═══ Information supplied ═══

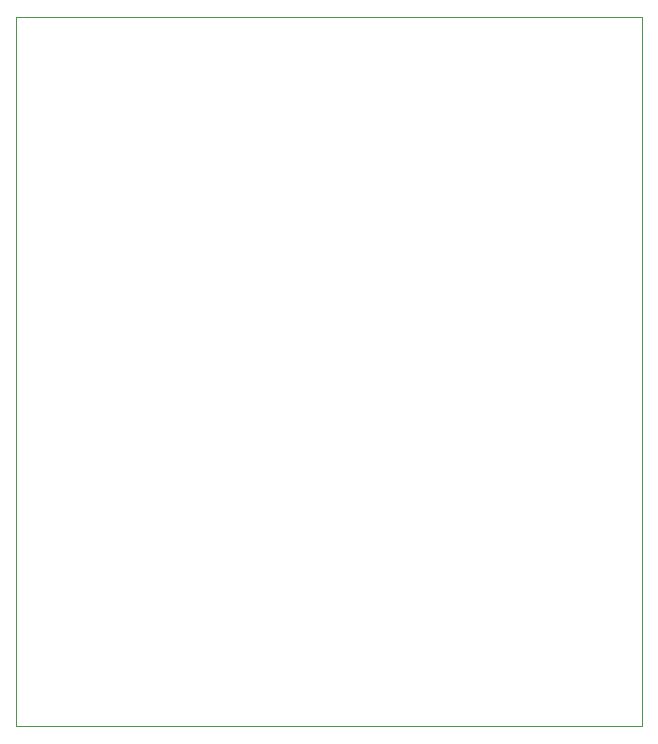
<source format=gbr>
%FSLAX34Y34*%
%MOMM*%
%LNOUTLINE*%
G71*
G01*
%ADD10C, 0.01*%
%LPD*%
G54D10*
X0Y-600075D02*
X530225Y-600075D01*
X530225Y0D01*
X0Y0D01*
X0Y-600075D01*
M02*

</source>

═══
═══ Information supplied ═══

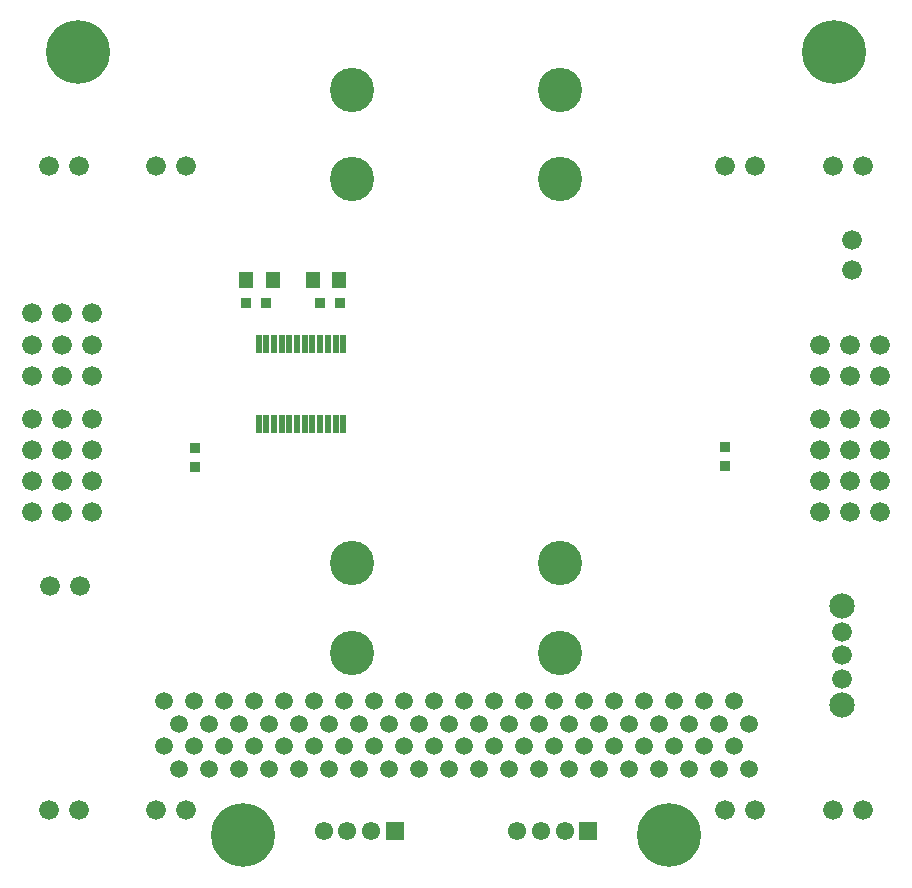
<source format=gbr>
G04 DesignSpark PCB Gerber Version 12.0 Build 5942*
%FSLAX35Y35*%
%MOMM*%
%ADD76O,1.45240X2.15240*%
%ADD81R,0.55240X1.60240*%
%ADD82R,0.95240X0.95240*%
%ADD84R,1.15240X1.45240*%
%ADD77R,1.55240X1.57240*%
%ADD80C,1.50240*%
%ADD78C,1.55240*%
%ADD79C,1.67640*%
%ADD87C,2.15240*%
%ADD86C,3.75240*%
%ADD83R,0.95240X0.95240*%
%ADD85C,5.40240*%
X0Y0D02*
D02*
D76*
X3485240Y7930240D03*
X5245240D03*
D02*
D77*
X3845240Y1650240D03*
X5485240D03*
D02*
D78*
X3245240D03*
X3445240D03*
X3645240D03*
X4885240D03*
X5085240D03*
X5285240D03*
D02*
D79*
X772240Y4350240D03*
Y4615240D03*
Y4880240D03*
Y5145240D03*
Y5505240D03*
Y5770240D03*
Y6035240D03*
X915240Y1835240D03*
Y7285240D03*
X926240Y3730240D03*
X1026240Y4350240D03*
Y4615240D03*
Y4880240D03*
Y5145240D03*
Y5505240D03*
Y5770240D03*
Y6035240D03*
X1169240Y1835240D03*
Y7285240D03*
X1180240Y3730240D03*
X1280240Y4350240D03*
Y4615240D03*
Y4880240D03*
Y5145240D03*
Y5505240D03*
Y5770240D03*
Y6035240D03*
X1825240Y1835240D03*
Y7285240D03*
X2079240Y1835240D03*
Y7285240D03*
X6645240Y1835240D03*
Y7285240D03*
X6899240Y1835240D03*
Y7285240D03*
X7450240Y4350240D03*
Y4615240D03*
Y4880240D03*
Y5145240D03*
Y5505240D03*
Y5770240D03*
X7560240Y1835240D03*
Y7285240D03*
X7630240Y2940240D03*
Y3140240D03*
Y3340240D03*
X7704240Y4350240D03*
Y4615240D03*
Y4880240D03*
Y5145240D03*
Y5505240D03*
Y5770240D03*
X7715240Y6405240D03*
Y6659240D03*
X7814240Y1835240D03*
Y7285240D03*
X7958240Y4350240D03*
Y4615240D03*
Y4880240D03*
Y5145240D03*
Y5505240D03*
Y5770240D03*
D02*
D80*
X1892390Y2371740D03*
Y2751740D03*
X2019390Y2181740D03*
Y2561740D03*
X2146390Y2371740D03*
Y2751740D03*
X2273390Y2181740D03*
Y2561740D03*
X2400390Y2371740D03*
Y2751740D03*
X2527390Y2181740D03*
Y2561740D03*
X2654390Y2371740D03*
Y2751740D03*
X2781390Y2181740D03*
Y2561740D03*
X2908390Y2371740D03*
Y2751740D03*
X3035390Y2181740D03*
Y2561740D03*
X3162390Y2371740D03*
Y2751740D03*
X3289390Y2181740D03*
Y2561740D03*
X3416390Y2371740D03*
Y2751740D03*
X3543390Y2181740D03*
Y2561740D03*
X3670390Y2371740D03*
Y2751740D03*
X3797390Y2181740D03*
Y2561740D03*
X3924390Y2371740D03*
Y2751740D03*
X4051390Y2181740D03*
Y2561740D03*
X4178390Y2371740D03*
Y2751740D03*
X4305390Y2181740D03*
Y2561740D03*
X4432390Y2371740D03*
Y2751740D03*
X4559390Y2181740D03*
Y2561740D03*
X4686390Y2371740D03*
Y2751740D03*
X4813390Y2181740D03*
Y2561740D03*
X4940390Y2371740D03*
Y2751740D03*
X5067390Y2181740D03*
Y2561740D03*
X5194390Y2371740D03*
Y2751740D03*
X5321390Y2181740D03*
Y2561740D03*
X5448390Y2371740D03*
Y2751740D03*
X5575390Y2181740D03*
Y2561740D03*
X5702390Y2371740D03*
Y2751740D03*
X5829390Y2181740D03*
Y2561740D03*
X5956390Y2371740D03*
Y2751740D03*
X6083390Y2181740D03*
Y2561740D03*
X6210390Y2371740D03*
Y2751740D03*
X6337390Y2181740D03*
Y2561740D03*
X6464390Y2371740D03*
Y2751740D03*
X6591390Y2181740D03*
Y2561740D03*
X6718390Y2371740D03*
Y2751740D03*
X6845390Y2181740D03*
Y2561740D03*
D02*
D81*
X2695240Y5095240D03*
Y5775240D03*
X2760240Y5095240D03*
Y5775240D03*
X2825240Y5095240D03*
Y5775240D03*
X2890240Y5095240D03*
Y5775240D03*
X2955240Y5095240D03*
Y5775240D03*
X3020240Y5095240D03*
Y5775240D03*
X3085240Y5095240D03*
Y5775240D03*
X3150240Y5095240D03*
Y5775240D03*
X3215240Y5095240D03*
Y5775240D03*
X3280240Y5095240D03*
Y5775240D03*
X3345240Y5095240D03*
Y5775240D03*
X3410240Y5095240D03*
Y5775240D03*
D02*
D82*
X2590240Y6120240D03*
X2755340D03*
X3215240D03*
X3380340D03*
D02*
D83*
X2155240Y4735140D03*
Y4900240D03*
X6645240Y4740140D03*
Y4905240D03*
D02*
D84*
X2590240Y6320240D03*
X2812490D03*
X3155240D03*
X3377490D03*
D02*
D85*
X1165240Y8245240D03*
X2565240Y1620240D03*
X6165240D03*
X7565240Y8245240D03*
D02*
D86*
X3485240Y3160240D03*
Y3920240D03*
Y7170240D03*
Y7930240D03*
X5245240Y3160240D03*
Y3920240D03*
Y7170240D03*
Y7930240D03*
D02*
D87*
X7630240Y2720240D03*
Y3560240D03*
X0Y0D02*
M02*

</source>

═══

## Exercise
From the entries above, print the lines beginning at the one with "X1180240Y3730240D03*" and stopping after the one with "X2146390Y2371740D03*", exactly as written and with nothing else.

## Your solution
X1180240Y3730240D03*
X1280240Y4350240D03*
Y4615240D03*
Y4880240D03*
Y5145240D03*
Y5505240D03*
Y5770240D03*
Y6035240D03*
X1825240Y1835240D03*
Y7285240D03*
X2079240Y1835240D03*
Y7285240D03*
X6645240Y1835240D03*
Y7285240D03*
X6899240Y1835240D03*
Y7285240D03*
X7450240Y4350240D03*
Y4615240D03*
Y4880240D03*
Y5145240D03*
Y5505240D03*
Y5770240D03*
X7560240Y1835240D03*
Y7285240D03*
X7630240Y2940240D03*
Y3140240D03*
Y3340240D03*
X7704240Y4350240D03*
Y4615240D03*
Y4880240D03*
Y5145240D03*
Y5505240D03*
Y5770240D03*
X7715240Y6405240D03*
Y6659240D03*
X7814240Y1835240D03*
Y7285240D03*
X7958240Y4350240D03*
Y4615240D03*
Y4880240D03*
Y5145240D03*
Y5505240D03*
Y5770240D03*
D02*
D80*
X1892390Y2371740D03*
Y2751740D03*
X2019390Y2181740D03*
Y2561740D03*
X2146390Y2371740D03*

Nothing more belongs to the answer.